Friday 3 May 2019

Introducing WordJam's Answer to Greta Thunberg...


Elephants never forget. I am here to say, elephants never forget anything. But Hollywood forgets. It forgets how to tell stories that really mean something.

My name is Jocelyn Dawson. I am 10 years old. I come from the United Kingdom. And I am here to speak on behalf of future generations.

You may say I am just a child - what do I know about filmmaking? But I am only repeating the opinions of respectable film critics.

Tim Burton's live-action Dumbo remake has so far grossed $329.3 million at the box office against a budget of $170 million. It will have to make at least $500 million to break-even. I am sure it will. Parents will take their children to see it because it is a Disney film about a flying elephant.

But will these children thank their parents?

This does not matter to Hollywood. They will see how much money it has made and produce more remakes. There may even be sequels.

In places like Hollywood, people like to tell success stories. They talk about grosses and residuals, but they forget why audiences watch films.

Yes, sometimes it is simply about entertainment. But moviegoers like to connect with the characters on the screen. They like to share the adventure and laugh and cry. And then they talk about it with their friends and share the adventure all over again.

Elephants never forget.

But this version of Dumbo forgot. It forgot what made the original so magical in the first place. It is nothing more than a series of CGI-heavy set-pieces backed by extravagant production design. There are too many human characters and their backstories are ridiculously convoluted. We do not care about them, and we do not care about Dumbo himself because the film never asks us to. Instead, we are asked to marvel at the spectacle.

It is as though we are meant to be thankful that the film exists. And why? So a small number of people could make almost unimaginable sums of money. These are the same people who push the message that movies are magical and the cinema experience cannot be equalled in any other medium.

They lied to us. They sold children's imaginations down the river forever with their cynicism and laughed all the way to the bank. And the saddest thing is parents will keep taking their children to these Hollywood extravaganzas because they are popular and they think it will keep us quiet during the holidays and at weekends. Plus we are not old enough to buy our own tickets.

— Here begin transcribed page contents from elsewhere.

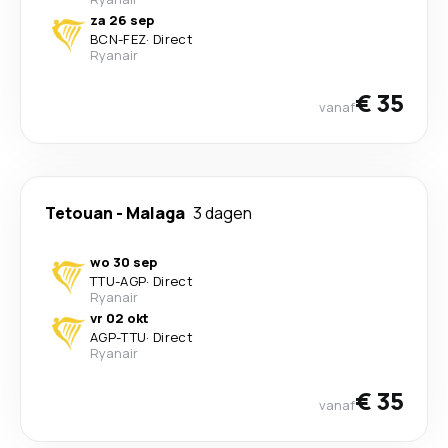
za 26 sep
BCN
-
FEZ
·
Direct
Ryanair
€ 35
vanaf
Tetouan
-
Malaga
3 dagen
wo 30 sep
TTU
-
AGP
·
Direct
Ryanair
vr 02 okt
AGP
-
TTU
·
Direct
Ryanair
€ 35
vanaf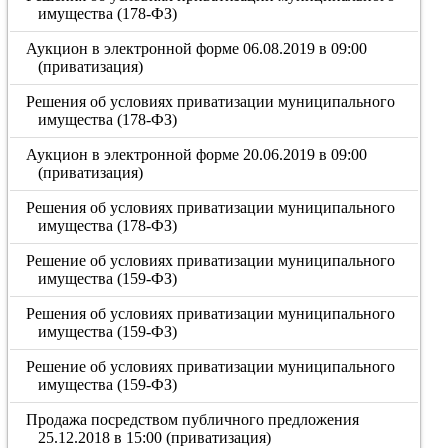
имущества (178-ФЗ)
Аукцион в электронной форме 06.08.2019 в 09:00
(приватизация)
Решения об условиях приватизации муниципального
имущества (178-ФЗ)
Аукцион в электронной форме 20.06.2019 в 09:00
(приватизация)
Решения об условиях приватизации муниципального
имущества (178-ФЗ)
Решение об условиях приватизации муниципального
имущества (159-ФЗ)
Решения об условиях приватизации муниципального
имущества (159-ФЗ)
Решение об условиях приватизации муниципального
имущества (159-ФЗ)
Продажа посредством публичного предложения
25.12.2018 в 15:00 (приватизация)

The Walt Disney Company is worth $128.8 billion. It is not inconceivable that some of this money could be put to developing original concepts on modest budgets and allowing filmmakers creative autonomy instead of investing large sums into tried and tested content overseen by executives who work to a strictly commercial agenda.

"But will that work?" you ask - because I am only a child and have no filmmaking experience.

And I say: "I don't know, but it requires multiplex thinking. We must lay the foundation before we know exactly what films will be showing."

Then you say: "Ah, what do you know, anyway? You're just a kid who's being used by adults to push their message in the most emotionally manipulative way possible."

And then you elaborate on the ethics of this, but I stop listening because I am right and you don't know what you are talking about.

Disney's recent acquisition of 21st Century Fox has been seen by many as a harbinger for the decline of cinema. That the company will swallow up more and more media outlets until the Western world is dominated by bland, inoffensive content designed to be consumed rather than experienced on any meaningful or intellectually fulfilling level.

This may well be the case. We are at a point in history where anyone with an insight into the crisis that threatens cinema - or culture in general - must let their voice be heard, no matter how irritating it may be for fans of popular franchises, or unprofitable it proves for studios.

We must change our viewing habits immediately. The bigger the film's budget, the more important it is you stay away from the box office.

Parents will say: "Oh, we thought you liked Disney..." But I don't. I don't want you to assume what I like or don't like. I want you to pay for me to watch something else. I want you to feel my resentment. And I want you to get angry.

I want you to get as angry as I am. Because elephants never forget. And this elephant certainly won't.